Department of Atmospheric and Oceanic Sciences, University of Wisconsin-Madison
Understanding the deglacial evolution of deep Atlantic water masses in an isotope-enabled ocean model
Room 811 AOSS, May 6, 2016, 2:45 PM
The deep Atlantic water masses evolution during the early period of the last deglaciation (Heinrich Stadial 1; 17,500 years ago) is a key to unraveling the ocean's role in the global carbon cycle and climate. Yet the deep water source in response to a weakening of the Atlantic Meridional Overturning Circulation remains a subject of debate. Although many recent studies used benthic foraminiferal δ18O to provide new insights into early deglacial deep circulation, these efforts lacked a dynamic framework and concluded on speculative notes.
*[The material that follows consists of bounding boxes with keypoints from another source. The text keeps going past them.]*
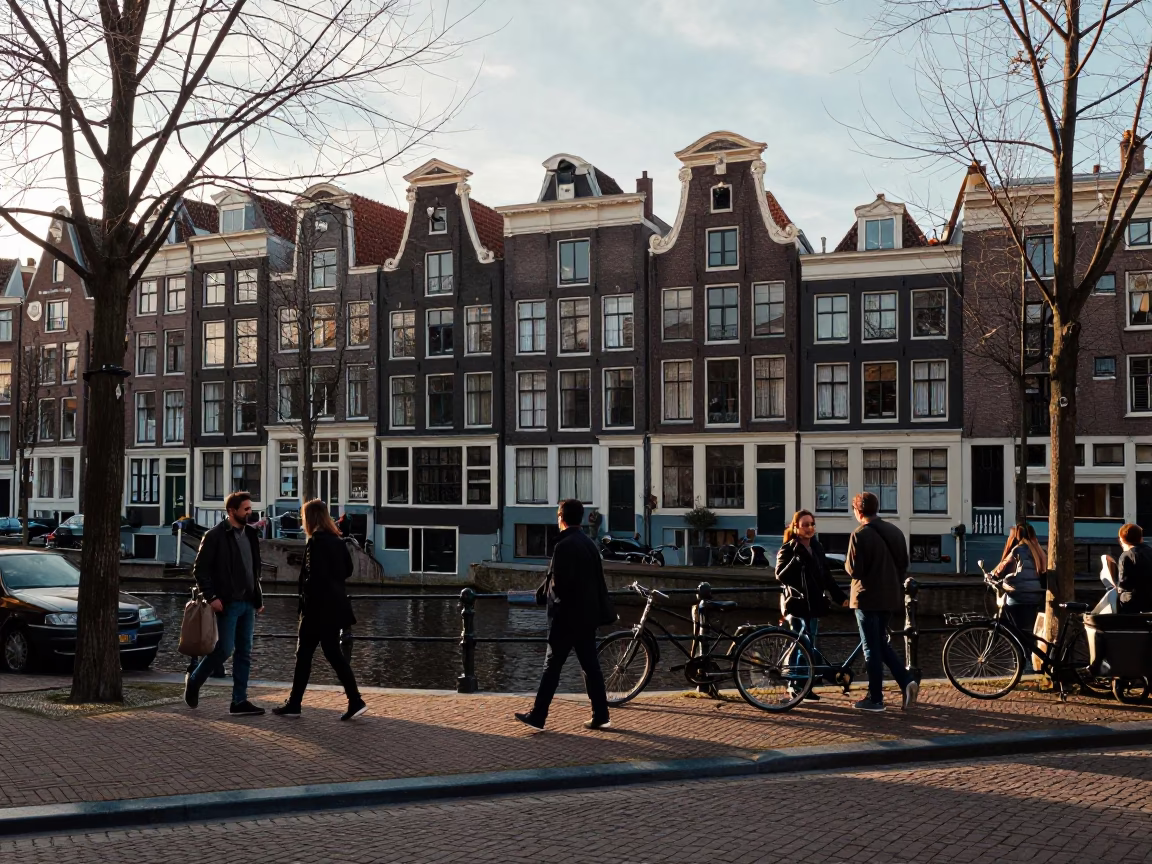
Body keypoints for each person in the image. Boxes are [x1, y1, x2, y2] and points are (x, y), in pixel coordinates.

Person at [516, 499, 613, 732]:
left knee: (552, 668)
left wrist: (547, 600)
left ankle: (538, 715)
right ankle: (601, 714)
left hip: (566, 619)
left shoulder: (563, 545)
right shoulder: (589, 544)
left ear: (561, 518)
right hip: (587, 617)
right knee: (591, 668)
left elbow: (559, 585)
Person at [272, 500, 367, 721]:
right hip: (334, 607)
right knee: (333, 653)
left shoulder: (315, 542)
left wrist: (306, 603)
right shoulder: (337, 541)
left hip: (316, 609)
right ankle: (354, 699)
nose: (302, 521)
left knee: (304, 655)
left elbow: (311, 577)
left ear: (311, 518)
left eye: (304, 517)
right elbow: (348, 570)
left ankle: (295, 704)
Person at [184, 491, 266, 716]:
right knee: (224, 649)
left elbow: (254, 569)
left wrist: (258, 598)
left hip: (248, 602)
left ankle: (239, 700)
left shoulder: (250, 534)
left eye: (250, 508)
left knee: (245, 652)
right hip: (227, 603)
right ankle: (195, 680)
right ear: (232, 511)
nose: (250, 513)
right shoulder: (214, 536)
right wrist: (212, 598)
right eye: (245, 509)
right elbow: (200, 570)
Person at [845, 491, 918, 713]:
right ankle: (907, 681)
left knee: (870, 649)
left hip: (866, 598)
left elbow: (853, 570)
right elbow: (904, 564)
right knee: (880, 644)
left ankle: (875, 698)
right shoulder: (895, 531)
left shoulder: (860, 534)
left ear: (858, 511)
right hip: (890, 598)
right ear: (877, 508)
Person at [774, 509, 849, 700]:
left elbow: (826, 576)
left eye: (812, 524)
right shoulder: (789, 548)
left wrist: (840, 597)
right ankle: (799, 684)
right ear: (796, 527)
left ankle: (802, 685)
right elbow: (780, 575)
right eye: (805, 524)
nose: (809, 528)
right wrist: (797, 559)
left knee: (808, 643)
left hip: (814, 603)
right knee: (802, 644)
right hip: (797, 603)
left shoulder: (816, 546)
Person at [992, 523, 1047, 645]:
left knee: (1015, 632)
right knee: (1030, 632)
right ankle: (1030, 656)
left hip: (1019, 596)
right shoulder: (1040, 551)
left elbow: (1000, 570)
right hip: (1036, 597)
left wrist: (990, 576)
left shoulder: (1017, 550)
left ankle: (1020, 657)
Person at [1116, 522, 1152, 613]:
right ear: (1141, 538)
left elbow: (1124, 583)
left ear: (1122, 540)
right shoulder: (1150, 551)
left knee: (1120, 598)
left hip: (1135, 601)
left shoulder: (1126, 556)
My research develops the simulation capability of several geotracers, notably δ18O, in a state-of-the-art ocean general circulation model (POP2), and uses this isotope-enabled model to conduct a transient simulation of the last 22,000 years under realistic forcing. I find quantitatively similar evolution of δ18O and other geotracers simulated in the model and in paleoceanographic reconstructions. Analysis of model diagnostics suggests a new scenario of water mass deglacial evolution. In response to North Atlantic freshwater forcing during HS1, input into the ocean interior from northern and southern sources both decreased dramatically, with the former reducing more. The deep North Atlantic was filled with previously formed, isolated water, which was renewed slowly from the south. Meanwhile, the deep North Atlantic warmed significantly due to enhanced downward diapycnal mixing. This dynamic warming, rather than changes of the water δ18O, is the main cause of the observed lead of the deglacial North Atlantic δ18O decrease over that of the South Atlantic. This evolution scenario may help to explain the early rise of the deglacial atmospheric CO2, as well as the following abrupt onset of Northern Hemisphere warming.